If you choose to file Form 4S then your turnover should be less than 1 crore. Your Net Income is estimated to be 8% of the gross receipts of your business. You don't have to maintain books of accounts of this business. You don't have to pay Advance Tax for such a business. You are not allowed to deduct any business expenses against the income.
20 August 2016
My client is getting salary and the share in profit from the employer of the saloon, then what can be the income of my client and which form I should file? He is getting salary for Rs22000/- pm and share in profit, I don't know. Can we show his business income which he get as a share in profit? Pl confirm and advise. Regards
21 July 2025
Thanks for sharing the details! Here’s how your client’s income and filing should be handled:
Income from Salary: The monthly salary of Rs. 22,000 should be reported under ‘Income from Salary’ in the Income Tax Return (ITR).
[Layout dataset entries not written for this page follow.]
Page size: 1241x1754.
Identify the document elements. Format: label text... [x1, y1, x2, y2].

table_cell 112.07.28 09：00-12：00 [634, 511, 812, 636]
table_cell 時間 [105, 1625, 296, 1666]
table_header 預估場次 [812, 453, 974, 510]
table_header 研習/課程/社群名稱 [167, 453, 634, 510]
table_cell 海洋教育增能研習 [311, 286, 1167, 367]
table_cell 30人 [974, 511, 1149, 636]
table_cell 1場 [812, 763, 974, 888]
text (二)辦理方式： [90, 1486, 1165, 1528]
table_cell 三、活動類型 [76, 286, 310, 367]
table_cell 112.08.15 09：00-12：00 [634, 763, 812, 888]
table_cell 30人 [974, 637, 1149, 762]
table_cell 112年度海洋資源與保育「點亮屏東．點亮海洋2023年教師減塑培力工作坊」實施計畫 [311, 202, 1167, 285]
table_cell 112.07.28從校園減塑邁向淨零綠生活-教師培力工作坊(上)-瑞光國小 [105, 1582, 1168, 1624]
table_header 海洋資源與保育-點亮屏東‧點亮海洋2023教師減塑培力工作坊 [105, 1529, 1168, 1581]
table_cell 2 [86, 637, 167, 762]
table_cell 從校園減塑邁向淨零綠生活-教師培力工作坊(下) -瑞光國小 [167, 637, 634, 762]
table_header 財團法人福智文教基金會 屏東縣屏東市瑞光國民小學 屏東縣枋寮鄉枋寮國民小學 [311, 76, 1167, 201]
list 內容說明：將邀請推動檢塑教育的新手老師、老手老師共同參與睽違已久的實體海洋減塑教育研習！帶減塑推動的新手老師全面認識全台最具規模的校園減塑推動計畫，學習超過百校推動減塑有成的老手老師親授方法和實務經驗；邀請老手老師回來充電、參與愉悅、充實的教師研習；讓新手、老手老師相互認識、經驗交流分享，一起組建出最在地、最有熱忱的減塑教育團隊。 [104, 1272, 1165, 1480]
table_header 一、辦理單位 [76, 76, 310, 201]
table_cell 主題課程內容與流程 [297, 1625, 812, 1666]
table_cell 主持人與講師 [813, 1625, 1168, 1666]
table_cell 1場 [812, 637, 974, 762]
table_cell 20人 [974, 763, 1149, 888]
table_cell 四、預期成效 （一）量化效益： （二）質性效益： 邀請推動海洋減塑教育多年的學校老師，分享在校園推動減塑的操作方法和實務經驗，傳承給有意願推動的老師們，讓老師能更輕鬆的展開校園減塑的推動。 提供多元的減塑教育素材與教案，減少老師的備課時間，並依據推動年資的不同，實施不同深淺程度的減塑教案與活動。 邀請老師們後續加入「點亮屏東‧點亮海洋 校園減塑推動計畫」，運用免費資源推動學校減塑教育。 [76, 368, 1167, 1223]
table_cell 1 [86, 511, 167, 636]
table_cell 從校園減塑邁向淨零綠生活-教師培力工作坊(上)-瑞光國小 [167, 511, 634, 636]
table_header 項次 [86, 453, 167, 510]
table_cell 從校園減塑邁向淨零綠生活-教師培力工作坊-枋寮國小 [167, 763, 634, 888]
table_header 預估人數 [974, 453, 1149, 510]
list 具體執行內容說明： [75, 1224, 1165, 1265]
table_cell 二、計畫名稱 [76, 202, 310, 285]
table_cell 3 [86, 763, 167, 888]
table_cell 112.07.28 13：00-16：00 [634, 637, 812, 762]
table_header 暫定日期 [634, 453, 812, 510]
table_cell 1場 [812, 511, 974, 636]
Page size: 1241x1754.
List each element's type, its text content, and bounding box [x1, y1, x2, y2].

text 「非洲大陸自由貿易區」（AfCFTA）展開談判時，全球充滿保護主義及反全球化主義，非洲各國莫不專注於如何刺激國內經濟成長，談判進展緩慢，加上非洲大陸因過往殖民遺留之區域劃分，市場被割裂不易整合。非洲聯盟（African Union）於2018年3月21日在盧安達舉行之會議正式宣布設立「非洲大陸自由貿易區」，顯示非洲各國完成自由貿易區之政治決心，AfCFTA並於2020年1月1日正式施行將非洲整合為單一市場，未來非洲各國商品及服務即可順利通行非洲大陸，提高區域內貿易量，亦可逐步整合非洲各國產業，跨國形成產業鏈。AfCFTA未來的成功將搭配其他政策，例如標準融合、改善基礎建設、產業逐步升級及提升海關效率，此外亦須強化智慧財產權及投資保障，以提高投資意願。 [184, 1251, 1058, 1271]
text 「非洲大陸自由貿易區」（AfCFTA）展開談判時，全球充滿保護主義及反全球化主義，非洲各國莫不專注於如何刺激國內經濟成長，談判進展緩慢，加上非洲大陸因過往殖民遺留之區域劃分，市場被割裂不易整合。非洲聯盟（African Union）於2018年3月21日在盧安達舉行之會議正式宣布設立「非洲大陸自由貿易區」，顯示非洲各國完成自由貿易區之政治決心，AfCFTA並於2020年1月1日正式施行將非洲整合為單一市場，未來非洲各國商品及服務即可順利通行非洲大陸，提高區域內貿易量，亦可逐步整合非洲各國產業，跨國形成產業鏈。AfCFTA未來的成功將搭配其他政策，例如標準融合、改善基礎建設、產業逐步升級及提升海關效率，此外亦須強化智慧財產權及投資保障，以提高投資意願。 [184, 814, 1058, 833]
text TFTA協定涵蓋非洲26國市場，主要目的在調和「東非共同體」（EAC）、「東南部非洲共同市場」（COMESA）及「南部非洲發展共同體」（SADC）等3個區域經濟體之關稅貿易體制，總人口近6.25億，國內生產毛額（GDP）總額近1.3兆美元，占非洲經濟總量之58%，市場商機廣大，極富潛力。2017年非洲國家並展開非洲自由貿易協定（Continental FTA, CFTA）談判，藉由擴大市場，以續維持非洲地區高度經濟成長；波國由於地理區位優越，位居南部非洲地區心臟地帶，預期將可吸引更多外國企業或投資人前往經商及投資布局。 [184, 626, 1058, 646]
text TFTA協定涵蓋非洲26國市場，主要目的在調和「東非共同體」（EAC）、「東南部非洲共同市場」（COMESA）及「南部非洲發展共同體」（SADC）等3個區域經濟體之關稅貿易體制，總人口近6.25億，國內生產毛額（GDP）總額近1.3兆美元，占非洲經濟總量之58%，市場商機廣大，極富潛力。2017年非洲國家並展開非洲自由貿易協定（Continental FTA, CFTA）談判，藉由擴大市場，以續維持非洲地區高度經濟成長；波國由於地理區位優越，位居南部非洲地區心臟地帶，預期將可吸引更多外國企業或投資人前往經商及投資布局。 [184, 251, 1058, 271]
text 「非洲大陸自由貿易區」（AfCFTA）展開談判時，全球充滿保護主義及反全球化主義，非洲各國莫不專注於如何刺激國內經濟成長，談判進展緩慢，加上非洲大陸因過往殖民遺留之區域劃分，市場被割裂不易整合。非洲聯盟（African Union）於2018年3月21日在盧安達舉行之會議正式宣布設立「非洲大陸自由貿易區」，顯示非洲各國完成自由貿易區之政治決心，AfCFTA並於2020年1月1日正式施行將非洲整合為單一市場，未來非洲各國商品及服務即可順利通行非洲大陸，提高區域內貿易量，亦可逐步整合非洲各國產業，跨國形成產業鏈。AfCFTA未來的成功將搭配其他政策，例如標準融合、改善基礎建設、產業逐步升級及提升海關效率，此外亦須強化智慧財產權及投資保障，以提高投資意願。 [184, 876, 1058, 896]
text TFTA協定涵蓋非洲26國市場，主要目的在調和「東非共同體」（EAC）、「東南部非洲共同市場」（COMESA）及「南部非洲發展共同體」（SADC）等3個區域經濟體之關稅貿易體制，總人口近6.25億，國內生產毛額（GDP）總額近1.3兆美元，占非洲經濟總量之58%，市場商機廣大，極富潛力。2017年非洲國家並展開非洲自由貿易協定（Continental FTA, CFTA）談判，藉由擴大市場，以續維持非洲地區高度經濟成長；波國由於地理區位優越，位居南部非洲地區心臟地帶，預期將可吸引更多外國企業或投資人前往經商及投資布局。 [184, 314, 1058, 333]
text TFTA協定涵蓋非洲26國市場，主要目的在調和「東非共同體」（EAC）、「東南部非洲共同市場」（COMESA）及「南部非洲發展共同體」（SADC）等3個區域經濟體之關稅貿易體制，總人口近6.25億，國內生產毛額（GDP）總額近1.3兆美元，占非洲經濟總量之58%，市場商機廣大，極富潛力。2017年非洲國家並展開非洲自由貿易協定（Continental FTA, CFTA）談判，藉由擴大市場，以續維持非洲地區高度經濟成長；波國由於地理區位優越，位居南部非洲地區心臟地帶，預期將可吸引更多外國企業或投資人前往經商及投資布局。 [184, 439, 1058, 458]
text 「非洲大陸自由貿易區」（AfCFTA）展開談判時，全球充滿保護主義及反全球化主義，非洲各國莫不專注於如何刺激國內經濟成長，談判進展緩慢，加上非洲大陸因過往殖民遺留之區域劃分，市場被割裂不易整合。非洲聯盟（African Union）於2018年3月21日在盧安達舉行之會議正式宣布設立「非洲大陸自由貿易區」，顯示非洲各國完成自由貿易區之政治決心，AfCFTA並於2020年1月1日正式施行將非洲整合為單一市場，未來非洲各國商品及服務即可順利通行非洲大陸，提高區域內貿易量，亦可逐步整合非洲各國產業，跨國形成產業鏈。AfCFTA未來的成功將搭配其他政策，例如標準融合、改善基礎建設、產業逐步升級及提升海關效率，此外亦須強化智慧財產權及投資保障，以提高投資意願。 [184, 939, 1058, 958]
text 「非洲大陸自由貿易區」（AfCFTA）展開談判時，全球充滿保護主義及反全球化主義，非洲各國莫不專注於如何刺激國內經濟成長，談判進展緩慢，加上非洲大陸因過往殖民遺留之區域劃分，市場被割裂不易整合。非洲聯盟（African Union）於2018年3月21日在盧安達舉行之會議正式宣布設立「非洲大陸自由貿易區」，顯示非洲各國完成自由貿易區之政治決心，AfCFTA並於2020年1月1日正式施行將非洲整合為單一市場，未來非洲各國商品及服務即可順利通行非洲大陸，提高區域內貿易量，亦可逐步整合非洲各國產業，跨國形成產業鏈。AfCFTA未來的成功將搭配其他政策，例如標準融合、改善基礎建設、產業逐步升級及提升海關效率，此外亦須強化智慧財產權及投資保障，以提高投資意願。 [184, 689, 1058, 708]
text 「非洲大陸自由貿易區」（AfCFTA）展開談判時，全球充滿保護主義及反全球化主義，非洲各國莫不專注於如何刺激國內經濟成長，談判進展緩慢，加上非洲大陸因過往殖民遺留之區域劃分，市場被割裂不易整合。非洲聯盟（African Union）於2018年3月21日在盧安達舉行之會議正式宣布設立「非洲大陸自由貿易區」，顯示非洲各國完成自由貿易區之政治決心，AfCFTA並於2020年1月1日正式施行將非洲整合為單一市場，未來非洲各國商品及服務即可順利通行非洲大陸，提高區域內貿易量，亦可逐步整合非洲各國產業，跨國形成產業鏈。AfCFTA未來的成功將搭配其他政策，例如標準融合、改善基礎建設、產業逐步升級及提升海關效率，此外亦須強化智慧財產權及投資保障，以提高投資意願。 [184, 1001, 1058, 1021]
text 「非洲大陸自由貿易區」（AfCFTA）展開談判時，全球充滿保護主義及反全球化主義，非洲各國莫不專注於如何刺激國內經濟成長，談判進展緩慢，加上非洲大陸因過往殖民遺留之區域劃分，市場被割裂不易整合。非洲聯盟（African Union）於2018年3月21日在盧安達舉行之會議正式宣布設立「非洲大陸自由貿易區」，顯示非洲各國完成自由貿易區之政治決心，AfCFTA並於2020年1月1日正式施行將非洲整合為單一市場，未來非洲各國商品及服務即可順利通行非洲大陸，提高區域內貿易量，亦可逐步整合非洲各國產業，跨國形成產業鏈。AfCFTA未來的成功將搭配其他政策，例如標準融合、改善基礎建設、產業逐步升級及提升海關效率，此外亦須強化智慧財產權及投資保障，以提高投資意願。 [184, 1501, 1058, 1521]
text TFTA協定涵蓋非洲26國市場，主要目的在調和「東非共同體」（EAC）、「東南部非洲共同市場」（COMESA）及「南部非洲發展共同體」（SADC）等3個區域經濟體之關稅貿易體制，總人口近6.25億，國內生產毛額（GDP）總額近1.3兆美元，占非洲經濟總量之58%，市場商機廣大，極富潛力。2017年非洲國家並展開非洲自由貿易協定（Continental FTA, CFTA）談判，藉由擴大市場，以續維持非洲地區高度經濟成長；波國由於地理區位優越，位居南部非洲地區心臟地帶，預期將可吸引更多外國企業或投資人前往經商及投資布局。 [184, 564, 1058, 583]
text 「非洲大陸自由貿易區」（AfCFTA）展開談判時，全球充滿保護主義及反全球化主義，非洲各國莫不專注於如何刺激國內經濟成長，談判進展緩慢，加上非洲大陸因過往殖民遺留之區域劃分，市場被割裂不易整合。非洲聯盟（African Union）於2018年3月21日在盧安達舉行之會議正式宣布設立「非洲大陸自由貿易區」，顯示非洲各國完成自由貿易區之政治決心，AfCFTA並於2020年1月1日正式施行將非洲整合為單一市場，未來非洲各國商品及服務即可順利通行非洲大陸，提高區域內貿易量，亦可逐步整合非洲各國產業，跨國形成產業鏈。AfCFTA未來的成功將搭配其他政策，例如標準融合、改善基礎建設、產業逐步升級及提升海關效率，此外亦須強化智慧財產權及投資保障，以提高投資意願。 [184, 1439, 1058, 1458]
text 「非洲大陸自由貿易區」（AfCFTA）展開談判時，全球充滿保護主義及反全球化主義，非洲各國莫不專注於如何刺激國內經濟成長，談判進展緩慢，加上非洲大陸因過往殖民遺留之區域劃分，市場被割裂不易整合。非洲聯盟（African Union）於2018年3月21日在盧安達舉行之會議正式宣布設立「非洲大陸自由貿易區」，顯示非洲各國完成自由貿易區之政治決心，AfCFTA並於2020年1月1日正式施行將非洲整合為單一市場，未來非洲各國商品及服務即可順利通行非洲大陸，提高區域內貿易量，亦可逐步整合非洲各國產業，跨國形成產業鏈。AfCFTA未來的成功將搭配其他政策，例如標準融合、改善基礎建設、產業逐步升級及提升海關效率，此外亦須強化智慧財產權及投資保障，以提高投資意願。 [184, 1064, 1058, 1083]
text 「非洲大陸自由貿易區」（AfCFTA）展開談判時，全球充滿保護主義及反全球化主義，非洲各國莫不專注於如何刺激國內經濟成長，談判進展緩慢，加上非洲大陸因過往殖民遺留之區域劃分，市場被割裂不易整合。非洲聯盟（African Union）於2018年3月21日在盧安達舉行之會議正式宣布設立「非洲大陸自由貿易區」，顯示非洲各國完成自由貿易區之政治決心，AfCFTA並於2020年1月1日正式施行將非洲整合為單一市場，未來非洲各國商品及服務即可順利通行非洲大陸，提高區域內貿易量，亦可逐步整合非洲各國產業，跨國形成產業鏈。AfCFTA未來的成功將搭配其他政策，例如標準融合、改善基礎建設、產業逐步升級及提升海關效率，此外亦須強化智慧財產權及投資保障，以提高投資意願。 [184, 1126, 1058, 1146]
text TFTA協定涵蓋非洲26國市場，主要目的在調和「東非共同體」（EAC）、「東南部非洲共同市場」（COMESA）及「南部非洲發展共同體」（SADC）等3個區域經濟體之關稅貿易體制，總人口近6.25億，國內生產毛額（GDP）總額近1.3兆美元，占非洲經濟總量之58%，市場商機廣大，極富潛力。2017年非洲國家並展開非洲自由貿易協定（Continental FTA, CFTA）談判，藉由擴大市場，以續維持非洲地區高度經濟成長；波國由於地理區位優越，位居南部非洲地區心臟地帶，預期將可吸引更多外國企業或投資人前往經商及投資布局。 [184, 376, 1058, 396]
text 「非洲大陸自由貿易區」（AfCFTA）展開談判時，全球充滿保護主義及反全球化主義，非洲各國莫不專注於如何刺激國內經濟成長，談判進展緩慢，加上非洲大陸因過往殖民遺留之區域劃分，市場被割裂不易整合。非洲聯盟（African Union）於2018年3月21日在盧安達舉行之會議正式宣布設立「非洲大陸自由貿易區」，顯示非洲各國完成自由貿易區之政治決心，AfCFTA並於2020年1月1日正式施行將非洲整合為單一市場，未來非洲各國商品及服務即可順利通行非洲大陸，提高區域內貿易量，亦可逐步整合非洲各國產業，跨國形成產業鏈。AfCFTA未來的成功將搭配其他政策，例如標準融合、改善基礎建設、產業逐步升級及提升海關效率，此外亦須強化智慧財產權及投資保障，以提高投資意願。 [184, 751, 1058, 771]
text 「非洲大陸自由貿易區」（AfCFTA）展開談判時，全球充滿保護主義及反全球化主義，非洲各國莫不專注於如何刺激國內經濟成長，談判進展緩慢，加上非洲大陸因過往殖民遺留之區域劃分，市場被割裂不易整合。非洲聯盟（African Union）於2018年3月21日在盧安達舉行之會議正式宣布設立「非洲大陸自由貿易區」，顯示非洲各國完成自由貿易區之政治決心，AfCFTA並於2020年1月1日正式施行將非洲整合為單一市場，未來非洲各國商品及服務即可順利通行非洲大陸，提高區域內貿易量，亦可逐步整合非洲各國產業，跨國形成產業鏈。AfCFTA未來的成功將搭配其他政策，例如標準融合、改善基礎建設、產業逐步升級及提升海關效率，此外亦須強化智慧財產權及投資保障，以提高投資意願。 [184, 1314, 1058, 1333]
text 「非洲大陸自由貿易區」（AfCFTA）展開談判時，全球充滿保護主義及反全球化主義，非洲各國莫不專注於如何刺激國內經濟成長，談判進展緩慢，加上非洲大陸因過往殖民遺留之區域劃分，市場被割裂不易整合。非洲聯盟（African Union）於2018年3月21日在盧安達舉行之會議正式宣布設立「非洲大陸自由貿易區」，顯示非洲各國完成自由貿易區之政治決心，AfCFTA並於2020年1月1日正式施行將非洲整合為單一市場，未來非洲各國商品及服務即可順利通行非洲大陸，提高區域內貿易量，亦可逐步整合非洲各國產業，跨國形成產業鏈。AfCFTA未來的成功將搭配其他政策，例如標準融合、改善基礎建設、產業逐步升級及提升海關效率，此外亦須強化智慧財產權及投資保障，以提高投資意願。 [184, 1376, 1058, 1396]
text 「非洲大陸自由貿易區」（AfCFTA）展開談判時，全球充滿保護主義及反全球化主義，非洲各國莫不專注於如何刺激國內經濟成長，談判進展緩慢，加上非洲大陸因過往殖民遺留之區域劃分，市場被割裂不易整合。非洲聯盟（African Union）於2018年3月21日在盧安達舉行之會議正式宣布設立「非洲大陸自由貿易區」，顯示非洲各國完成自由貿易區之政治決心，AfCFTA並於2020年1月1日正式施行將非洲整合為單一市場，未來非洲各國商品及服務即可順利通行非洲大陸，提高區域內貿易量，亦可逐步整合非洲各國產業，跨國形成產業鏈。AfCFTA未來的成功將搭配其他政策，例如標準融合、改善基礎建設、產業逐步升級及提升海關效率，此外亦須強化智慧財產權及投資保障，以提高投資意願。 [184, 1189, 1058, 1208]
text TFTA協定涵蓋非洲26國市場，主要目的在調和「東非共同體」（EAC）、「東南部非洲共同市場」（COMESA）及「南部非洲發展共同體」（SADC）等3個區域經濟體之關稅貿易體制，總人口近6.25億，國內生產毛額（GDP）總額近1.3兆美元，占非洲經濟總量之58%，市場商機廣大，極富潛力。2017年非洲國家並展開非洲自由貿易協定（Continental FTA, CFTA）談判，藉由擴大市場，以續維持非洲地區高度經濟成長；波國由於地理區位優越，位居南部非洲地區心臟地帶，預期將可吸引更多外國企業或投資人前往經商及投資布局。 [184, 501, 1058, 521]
Share in Profit from Saloon: If your client is receiving a share in profits (like a partner’s share in partnership profits) from the saloon business, this is generally not taxable in the hands of the partner if it’s a genuine share of profits (not salary or commission).
But if this share is paid like a salary, commission, or any remuneration, it will be taxable as business income or salary accordingly.
Which ITR Form to File:
For salary income + share in profits from a partnership firm: Your client should file ITR-1 (Sahaj) if only salary income and exempt share of profits.
If your client is carrying on business separately or getting remuneration from the business, then ITR-3 is more appropriate as it covers income from business and profession.
Business Income (if any): If your client’s share in profit is considered business income (e.g., if he is a sole proprietor or partner), then filing under presumptive income scheme Section 44AD (ITR-4S) is possible if turnover < 1 crore.
In presumptive taxation:
You declare 8% (or 6% for digital transactions) of gross receipts as income.
No need to maintain detailed books of account or prepare P&L statement.
Expenses cannot be separately claimed.
Summary:
Salary: Report under salary income.
Share in profit: If genuine partnership profit share, exempt from tax, just disclose. If treated as remuneration, taxable as business income.
Choose ITR-1 or ITR-3 depending on income nature.
For business income under presumptive scheme, use ITR-4S.